Figure 6a shows a schematic of the true stress–true strain curve for homogenous materials [9]. Generally, metals undergo strain hardening during deformation, which may assist in bearing loads during deformation. It is notable that necking or localized deformation, which is accompanied by a reduction in the cross-sectional area of the tensile specimen, occurs when the increase in stress is higher than the increase in the load-carrying ability of the metal due to strain hardening [8]. Therefore, as shown in Figure 6a, the point of necking under tensile stress is obtained at the point where the strain rate hardening equals the stress (dσ/dε $\le$ σ) in the true stress–true strain curve [9]. Typically, homogenous materials exhibit high strength but poor ductility owing to their poor strain-hardening capabilities, as indicated in Figure 6a. Therefore, a larger strain-hardening rate can delay necking and provide additional elongation to achieve simultaneous high strength and high ductility [8], as schematically shown in Figure 6b. Because the shell–core boundary had a higher potency of dislocation generation, the $H_n$ in the shell–core vicinity was higher closer to the shell–core boundary, as shown in Figure 3b. This is presumably due to the interaction between the indentation-induced dislocations and the tensile stress-induced dislocations near the shell–core boundary. Considering macroscopic deformation at a certain tensile strain, the density of pre-existing dislocations (previously induced by tensile stress) is higher near shell–core boundary than in the core interior.
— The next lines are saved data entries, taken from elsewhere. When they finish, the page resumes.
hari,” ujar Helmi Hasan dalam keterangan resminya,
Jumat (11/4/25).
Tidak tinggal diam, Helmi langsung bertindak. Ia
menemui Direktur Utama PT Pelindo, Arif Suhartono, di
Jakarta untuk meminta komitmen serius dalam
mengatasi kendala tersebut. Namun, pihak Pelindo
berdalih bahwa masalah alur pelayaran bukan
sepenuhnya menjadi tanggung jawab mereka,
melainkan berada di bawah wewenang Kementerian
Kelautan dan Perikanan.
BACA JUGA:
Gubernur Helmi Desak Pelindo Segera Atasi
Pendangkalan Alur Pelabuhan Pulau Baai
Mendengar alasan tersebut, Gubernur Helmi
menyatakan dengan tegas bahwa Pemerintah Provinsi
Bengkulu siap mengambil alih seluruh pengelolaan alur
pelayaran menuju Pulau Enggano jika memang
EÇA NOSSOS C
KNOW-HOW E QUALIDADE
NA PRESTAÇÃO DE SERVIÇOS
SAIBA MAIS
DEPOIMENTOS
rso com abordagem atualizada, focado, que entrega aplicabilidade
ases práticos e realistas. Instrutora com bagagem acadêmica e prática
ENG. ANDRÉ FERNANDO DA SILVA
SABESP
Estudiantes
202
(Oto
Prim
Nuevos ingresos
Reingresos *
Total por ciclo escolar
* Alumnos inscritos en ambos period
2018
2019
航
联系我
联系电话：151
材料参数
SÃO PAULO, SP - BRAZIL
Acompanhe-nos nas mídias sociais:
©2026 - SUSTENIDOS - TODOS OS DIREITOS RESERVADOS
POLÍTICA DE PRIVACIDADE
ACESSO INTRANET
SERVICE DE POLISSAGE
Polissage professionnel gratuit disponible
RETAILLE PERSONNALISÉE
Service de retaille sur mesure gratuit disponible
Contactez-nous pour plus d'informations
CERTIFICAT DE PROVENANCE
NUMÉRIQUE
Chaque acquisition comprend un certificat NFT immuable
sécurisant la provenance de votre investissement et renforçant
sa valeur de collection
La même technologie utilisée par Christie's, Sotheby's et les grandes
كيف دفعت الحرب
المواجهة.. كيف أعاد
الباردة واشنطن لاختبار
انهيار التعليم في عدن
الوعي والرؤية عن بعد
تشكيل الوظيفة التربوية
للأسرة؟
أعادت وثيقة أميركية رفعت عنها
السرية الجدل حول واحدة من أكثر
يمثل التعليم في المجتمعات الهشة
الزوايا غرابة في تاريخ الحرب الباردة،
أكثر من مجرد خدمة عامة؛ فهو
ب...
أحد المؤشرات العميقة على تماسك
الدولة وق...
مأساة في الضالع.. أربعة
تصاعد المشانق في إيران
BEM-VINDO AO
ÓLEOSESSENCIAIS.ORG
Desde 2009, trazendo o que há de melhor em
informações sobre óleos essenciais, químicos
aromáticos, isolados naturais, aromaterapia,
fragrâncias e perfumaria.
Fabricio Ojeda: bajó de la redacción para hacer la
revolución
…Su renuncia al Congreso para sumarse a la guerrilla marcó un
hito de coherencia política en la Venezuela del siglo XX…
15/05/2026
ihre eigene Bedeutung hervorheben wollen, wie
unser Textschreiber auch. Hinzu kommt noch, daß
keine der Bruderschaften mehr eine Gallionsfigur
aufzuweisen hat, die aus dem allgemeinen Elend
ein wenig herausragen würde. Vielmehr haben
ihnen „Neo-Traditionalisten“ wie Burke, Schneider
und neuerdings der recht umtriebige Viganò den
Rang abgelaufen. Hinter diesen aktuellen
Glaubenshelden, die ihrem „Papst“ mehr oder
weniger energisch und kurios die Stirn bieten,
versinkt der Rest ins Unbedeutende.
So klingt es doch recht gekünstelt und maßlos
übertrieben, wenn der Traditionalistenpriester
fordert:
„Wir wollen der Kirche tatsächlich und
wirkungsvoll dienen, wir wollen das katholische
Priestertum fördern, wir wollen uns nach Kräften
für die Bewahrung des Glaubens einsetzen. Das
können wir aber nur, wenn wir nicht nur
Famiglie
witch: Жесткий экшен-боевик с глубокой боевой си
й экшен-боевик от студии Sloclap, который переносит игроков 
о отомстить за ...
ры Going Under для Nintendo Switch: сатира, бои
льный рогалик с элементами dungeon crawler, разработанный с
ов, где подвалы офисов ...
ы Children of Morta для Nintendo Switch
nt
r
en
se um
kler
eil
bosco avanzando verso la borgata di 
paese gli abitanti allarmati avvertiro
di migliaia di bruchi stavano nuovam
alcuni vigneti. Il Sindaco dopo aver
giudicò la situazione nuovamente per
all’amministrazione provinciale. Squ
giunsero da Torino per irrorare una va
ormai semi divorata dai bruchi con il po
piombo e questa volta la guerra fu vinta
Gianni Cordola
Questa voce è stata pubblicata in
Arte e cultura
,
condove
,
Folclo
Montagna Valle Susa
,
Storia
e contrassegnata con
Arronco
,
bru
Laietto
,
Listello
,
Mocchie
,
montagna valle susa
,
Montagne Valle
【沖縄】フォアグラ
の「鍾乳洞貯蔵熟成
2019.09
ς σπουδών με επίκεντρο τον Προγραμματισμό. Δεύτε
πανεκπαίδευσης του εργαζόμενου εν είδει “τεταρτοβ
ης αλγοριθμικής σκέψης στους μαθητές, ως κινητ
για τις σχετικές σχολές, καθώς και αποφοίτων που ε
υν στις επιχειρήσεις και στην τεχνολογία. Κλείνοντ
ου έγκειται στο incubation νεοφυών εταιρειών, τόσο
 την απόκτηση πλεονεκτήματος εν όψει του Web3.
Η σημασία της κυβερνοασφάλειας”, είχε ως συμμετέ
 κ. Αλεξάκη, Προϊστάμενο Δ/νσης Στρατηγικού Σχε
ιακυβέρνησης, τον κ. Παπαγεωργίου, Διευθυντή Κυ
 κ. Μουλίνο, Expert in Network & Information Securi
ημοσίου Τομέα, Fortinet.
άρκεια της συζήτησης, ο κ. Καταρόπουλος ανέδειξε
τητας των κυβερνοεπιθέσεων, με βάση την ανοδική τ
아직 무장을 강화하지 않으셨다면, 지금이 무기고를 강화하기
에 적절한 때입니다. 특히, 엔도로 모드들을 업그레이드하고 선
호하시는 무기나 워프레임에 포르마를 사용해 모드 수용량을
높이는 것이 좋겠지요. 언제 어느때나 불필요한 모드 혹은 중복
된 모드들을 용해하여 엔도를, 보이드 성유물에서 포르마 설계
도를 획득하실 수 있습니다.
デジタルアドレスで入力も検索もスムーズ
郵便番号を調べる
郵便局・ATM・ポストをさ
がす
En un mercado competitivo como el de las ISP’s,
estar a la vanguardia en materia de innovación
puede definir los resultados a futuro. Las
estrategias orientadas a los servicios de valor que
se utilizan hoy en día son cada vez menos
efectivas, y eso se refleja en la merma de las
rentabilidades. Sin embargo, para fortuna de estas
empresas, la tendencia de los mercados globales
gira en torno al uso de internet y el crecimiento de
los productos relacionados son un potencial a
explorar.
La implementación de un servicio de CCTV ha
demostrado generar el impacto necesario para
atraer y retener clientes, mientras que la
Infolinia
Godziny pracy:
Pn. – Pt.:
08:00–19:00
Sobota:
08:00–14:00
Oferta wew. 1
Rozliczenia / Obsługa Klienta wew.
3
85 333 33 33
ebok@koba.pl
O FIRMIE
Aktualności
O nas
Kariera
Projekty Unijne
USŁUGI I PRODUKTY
Additionally, when the strain increases slightly, more dislocations are generated at the shell–core boundary than in the core interior, leading to a higher strain-hardening rate near the shell–core boundary. Therefore, the high potency of dislocation generation at the shell–core boundary is a major factor for the combined high elongation and high strength of the copper harmonic structure. The probable reason for the high potency at the shell–core boundary might be due to the unstable high-energy grain boundary structure than core–core boundary [41,42]. Since the fine grains in the shell region were generated by mechanical milling, the grain boundary might be unstable, such as an ultra-fine grain produced by a severe plastic deformation [43,44]. Therefore, further work is required to investigate the shell-core boundary character in copper harmonic structure.

4. Conclusions

In this study, the local mechanical behavior associated with the strain distribution in the vicinity of the shell–core boundary in the copper harmonic structure was studied using nanoindentation and microstructural observations via KAM analysis based on SEM–EBSD. The KAM increased with the nominal plastic strain in the deformed tensile specimen, and a higher KAM was observed near the shell–core boundary in the core region. The $H_n$ in the shell–core vicinity was found to increase with increasing KAM for every position. Because a higher KAM corresponds to higher dislocation density, the higher $H_n$ is attributed to strain hardening caused by the interaction between the pre-existing tensile stress-induced dislocations and the indentation-induced dislocations. When indentations were made exactly on the grain boundaries, the average $P_c$ for plasticity initiation was lower for the shell–core boundary than for the core–core boundary in the core interior. Therefore, it can be presumed that the shell–core boundary preferentially generates dislocations during deformation, which is consistent with the higher KAM near the shell–core boundary. Because dislocation–dislocation interactions are a major factor contributing to the increase in the flow stress (leading to a higher strain hardening rate during deformation), the higher potency of dislocation emission at the shell–core boundary is one of the major factors contributing to the excellent balance between the strength and ductility of the copper harmonic structure.